*** Opening of RECORDED DATA ***
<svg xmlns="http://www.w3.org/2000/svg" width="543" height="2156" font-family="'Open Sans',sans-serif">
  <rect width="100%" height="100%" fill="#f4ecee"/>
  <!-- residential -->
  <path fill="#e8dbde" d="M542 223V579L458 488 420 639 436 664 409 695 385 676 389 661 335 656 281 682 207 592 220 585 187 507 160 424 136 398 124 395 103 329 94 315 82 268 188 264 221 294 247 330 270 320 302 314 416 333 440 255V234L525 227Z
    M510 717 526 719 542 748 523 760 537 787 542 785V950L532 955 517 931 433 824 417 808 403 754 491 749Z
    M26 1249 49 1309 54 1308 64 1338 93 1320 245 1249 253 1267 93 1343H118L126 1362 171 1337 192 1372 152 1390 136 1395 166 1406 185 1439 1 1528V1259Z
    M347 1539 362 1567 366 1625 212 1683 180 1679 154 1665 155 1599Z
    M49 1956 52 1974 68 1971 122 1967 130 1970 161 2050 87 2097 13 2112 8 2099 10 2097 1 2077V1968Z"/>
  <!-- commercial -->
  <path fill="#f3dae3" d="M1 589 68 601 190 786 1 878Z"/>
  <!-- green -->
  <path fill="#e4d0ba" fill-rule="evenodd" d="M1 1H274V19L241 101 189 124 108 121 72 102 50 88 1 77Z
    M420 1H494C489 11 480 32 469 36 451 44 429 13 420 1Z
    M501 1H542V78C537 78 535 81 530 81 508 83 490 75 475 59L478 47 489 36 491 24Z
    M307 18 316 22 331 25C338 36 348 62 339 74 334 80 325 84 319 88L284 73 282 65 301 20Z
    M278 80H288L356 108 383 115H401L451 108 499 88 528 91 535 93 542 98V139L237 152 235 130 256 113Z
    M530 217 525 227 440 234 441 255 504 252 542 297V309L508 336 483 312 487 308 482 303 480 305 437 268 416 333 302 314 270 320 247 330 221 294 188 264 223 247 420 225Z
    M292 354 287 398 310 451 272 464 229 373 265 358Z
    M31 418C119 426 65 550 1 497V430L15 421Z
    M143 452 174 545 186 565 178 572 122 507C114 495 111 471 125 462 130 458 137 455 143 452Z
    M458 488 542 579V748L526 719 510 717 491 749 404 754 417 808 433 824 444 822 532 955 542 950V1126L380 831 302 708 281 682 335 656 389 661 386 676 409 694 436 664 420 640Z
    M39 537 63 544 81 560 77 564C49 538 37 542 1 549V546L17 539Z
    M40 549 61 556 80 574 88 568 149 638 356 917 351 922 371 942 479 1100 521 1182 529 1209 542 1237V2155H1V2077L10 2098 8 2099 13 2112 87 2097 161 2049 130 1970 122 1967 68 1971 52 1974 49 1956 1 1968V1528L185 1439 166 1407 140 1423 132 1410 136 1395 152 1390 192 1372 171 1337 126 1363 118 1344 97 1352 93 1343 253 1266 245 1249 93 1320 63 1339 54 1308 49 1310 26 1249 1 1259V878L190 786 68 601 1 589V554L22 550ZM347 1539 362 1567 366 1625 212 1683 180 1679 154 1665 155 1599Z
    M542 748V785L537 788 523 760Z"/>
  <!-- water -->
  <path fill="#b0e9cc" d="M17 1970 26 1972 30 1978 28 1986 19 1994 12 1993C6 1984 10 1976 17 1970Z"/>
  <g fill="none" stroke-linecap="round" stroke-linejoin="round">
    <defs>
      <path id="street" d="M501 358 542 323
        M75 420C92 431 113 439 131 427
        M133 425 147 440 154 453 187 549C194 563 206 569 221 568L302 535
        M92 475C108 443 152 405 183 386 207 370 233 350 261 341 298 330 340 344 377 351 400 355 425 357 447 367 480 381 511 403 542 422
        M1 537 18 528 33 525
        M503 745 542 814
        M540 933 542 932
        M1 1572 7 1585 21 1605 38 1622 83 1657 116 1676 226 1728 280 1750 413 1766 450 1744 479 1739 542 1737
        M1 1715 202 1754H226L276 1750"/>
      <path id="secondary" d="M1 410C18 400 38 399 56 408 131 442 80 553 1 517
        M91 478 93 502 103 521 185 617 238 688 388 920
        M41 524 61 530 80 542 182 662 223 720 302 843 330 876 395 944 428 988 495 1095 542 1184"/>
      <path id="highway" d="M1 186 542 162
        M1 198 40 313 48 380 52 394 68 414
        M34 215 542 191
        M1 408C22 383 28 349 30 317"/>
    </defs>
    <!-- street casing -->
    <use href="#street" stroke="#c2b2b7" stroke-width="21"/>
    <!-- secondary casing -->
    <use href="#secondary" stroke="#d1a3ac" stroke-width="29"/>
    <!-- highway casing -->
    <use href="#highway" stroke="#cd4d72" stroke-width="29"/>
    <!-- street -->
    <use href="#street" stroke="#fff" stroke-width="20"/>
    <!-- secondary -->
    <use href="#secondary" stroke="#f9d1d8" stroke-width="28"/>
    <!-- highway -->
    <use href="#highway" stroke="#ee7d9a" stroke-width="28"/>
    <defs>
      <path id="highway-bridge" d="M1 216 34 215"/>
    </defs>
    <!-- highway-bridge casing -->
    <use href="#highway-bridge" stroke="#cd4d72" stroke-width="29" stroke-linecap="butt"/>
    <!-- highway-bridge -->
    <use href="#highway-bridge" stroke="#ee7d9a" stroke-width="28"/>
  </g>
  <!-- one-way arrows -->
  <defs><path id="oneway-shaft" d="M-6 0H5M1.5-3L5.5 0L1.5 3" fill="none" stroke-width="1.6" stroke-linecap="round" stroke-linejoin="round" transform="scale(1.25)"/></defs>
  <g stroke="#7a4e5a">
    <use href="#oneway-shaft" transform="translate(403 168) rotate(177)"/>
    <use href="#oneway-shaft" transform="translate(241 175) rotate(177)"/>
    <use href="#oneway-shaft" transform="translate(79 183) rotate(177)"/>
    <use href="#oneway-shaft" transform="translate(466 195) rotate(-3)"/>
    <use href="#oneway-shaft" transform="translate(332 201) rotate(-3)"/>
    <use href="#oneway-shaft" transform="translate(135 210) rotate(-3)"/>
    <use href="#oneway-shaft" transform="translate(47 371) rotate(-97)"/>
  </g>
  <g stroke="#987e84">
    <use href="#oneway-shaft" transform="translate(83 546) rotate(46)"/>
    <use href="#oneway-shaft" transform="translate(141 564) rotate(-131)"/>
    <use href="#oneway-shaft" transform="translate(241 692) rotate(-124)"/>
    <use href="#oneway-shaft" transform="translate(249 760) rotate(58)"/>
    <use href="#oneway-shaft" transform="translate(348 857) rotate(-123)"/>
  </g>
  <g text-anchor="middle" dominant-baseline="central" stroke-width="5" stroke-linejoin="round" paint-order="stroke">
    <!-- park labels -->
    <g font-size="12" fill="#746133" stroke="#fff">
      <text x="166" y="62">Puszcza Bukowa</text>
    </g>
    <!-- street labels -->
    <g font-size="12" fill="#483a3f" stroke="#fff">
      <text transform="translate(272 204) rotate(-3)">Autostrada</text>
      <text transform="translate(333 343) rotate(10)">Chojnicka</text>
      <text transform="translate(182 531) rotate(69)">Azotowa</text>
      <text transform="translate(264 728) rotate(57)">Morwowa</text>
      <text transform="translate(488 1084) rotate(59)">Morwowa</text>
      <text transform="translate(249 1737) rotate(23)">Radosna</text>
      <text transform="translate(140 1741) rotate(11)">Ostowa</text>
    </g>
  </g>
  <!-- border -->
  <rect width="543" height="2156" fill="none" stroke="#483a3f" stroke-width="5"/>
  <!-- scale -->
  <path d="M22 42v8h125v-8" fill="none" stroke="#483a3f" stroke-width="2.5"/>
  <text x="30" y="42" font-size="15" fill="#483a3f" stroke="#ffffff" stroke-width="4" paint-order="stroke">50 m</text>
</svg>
*** Close of RECORDED DATA ***
*** Opening of RECORDED DATA ***
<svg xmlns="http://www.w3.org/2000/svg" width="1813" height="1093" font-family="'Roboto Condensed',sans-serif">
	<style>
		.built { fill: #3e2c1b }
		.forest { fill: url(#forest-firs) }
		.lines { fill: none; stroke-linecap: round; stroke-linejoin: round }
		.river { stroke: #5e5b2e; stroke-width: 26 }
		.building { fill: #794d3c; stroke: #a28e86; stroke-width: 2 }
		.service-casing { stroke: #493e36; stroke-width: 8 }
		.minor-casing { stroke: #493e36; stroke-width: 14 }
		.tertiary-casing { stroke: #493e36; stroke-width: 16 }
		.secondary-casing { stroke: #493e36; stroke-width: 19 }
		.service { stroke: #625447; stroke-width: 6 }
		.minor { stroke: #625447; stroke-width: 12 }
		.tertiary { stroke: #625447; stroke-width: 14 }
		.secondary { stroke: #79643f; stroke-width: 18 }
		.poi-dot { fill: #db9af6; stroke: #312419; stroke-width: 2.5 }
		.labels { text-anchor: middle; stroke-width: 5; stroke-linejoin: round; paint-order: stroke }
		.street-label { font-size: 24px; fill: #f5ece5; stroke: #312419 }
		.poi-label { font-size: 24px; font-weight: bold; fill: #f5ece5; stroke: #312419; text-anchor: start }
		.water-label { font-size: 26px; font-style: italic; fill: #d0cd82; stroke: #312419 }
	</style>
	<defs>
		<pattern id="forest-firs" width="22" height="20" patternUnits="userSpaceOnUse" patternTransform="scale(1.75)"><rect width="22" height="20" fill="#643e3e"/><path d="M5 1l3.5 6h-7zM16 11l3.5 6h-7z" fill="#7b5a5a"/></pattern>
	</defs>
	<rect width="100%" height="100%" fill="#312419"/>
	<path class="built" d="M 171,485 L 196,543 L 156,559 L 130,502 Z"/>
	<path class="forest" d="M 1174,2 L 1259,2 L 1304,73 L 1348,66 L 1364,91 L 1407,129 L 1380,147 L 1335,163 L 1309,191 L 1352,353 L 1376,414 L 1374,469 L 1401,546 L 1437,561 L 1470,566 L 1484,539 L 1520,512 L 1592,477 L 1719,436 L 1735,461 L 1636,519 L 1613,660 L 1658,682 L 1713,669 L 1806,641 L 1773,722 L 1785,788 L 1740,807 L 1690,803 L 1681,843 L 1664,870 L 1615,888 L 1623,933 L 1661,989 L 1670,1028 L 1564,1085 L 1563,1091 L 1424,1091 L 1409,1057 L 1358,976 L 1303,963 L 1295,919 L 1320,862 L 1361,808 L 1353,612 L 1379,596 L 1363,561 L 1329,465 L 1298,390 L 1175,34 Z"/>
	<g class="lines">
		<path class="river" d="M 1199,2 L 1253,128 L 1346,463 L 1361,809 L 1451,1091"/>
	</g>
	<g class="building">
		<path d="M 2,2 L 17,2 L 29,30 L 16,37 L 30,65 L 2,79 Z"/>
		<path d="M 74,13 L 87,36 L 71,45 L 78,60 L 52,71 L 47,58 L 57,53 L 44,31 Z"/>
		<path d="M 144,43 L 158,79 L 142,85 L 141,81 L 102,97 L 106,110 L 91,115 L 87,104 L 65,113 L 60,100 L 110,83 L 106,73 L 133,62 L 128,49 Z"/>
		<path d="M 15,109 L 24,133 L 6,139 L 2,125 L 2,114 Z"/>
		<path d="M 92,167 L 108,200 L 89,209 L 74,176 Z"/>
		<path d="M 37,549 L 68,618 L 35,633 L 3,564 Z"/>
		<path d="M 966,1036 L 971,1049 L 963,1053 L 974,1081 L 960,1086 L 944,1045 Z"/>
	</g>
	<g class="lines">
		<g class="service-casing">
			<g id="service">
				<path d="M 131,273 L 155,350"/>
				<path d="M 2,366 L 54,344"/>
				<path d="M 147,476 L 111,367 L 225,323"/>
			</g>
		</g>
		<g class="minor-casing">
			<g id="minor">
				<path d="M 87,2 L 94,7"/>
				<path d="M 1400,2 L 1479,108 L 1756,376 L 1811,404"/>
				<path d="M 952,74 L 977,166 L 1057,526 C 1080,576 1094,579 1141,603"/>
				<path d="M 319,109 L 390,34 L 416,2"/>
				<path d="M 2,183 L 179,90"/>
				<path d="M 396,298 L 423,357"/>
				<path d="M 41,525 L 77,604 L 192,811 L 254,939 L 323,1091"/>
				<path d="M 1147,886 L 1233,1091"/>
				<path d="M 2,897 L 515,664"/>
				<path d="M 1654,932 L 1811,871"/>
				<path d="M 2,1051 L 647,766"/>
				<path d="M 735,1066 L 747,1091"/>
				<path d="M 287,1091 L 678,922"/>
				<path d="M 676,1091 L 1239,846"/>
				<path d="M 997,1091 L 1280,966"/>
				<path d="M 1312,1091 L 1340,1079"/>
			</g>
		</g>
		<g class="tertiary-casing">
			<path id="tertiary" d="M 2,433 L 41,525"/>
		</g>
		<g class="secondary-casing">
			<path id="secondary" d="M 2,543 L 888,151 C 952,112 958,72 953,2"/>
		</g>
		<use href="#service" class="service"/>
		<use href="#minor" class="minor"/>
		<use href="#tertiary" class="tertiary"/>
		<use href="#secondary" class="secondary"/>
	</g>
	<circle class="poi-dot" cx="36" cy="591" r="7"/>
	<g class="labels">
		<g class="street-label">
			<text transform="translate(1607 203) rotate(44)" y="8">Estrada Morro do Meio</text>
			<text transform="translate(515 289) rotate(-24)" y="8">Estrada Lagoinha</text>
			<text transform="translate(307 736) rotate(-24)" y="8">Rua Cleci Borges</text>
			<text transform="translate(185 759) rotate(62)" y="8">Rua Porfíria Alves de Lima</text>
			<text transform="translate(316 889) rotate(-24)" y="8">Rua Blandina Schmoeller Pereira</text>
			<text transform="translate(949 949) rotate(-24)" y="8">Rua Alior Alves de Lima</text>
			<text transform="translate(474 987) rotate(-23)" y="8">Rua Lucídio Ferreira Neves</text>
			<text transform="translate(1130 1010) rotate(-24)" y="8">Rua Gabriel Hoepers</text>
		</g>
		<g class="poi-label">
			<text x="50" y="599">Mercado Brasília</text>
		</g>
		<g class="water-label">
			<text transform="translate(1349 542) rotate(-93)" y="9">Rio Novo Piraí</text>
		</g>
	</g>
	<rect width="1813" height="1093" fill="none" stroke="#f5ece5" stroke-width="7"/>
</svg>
*** Close of RECORDED DATA ***
• [ACTIVITY]: From the records above, transcribe exactly the run of lines that opens with the line holding "<!-- water -->" and closes with the line holding "M75 420C92 431 113 439 131 427", both included.

• [ANSWER FOR THE TASK]:
  <!-- water -->
  <path fill="#b0e9cc" d="M17 1970 26 1972 30 1978 28 1986 19 1994 12 1993C6 1984 10 1976 17 1970Z"/>
  <g fill="none" stroke-linecap="round" stroke-linejoin="round">
    <defs>
      <path id="street" d="M501 358 542 323
        M75 420C92 431 113 439 131 427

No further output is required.